Earlier this month, the press revealed that the government granted RWB permission to dredge four times the amount of material than had previously been disclosed to the public.
Following this revelation, the BNT called for the government to disclose to the public an amended Environment Impact Assessment (EIA) and Environment Management Plan (EMP) which would address concerns raised with the expanded dredging.
However, Mr Carey said yesterday: “We have not received the documents. The minister said he will have his staff contact us to set up a meeting, but we’re still waiting to have that meeting.”
In fact, on May 9th, Environment and Housing Minister Kenred Dorsett refused to answer reporters’ questions about controversial construction and dredging in Bimini during a press conference he called to dismiss concerns about dredging in Buress Cay, Grand Bahama.
At the time, the Minister said: “I think that we will address the issue of Bimini at another time, because I think it requires a detailed conversation with the people of the Bahamas.”
Nonetheless, dredging first began on May 16th and there has been no attempt by Mr Dorsett or anyone else in his government to officially address dredging concerns in Bimini.
In addition, emails with questions sent from The Tribune to Mr Dorsett’s public relations officer have not been acknowledged.
As for yesterday’s Supreme Court ruling, Mr Carey said it does not mark the end of concerns over the project.
“This isn’t going to stop concerned folks from putting pressure on the developer to prevent the types of abuses that have been taking place,” he said. “The injunction was whether the permits were valid or not. Our concerns are still with the lack of apparent safeguards, with reefs being laden with silt, with silt spreading along the ocean.”
Referring to aerial photos of dredging taken two weeks ago which showed plume spreading across the ocean, Mr Carey said: “The now famous photos of silt pouring from out of the curtains has raised valid concerns. Pictures don’t lie; they were not doctored, not photoshopped. People will still hold the developer accountable. What the injunction did and the fact that dredging was stopped for five days surely proved to people that they could go to the court and be heard.”

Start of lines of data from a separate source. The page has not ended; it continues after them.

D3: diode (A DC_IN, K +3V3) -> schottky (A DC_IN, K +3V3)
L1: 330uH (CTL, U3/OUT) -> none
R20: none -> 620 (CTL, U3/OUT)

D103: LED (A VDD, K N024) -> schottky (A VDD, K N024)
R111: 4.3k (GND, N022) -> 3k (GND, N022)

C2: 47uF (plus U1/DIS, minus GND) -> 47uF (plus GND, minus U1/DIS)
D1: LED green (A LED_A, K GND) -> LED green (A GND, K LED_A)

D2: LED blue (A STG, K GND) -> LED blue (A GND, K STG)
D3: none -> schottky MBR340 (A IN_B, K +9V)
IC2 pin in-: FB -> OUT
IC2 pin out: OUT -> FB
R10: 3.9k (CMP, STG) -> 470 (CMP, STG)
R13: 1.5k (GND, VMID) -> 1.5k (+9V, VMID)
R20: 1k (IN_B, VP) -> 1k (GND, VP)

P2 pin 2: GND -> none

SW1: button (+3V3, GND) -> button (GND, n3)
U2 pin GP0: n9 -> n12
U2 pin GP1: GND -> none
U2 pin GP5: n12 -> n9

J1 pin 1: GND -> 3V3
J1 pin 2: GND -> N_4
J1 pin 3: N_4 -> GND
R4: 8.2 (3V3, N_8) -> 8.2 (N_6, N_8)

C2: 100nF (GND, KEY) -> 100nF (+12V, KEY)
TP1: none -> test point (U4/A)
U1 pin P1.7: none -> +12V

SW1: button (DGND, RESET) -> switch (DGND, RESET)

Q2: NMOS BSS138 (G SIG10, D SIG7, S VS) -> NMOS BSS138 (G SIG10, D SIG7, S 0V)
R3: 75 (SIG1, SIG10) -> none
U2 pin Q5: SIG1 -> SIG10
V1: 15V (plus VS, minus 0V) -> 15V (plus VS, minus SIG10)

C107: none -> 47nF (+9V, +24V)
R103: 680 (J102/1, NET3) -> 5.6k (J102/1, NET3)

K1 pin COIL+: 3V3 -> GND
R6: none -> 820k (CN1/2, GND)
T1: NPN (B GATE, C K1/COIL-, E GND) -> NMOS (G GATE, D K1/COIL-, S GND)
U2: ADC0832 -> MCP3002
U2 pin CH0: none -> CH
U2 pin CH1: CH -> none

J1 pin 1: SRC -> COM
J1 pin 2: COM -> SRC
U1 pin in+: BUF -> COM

He said: “We understand that the former minister of environment, his company is advising on the environment management plan; we’re certainly going to reach out to Dr Earl Devaux and find out how serious this project will be managed and how his company is able to prevent the instances of abuse that we’ve seen.”
The Tribune understands that the Bimini Blue Coalition will immediately seek to appeal yesterday’s Supreme Court ruling.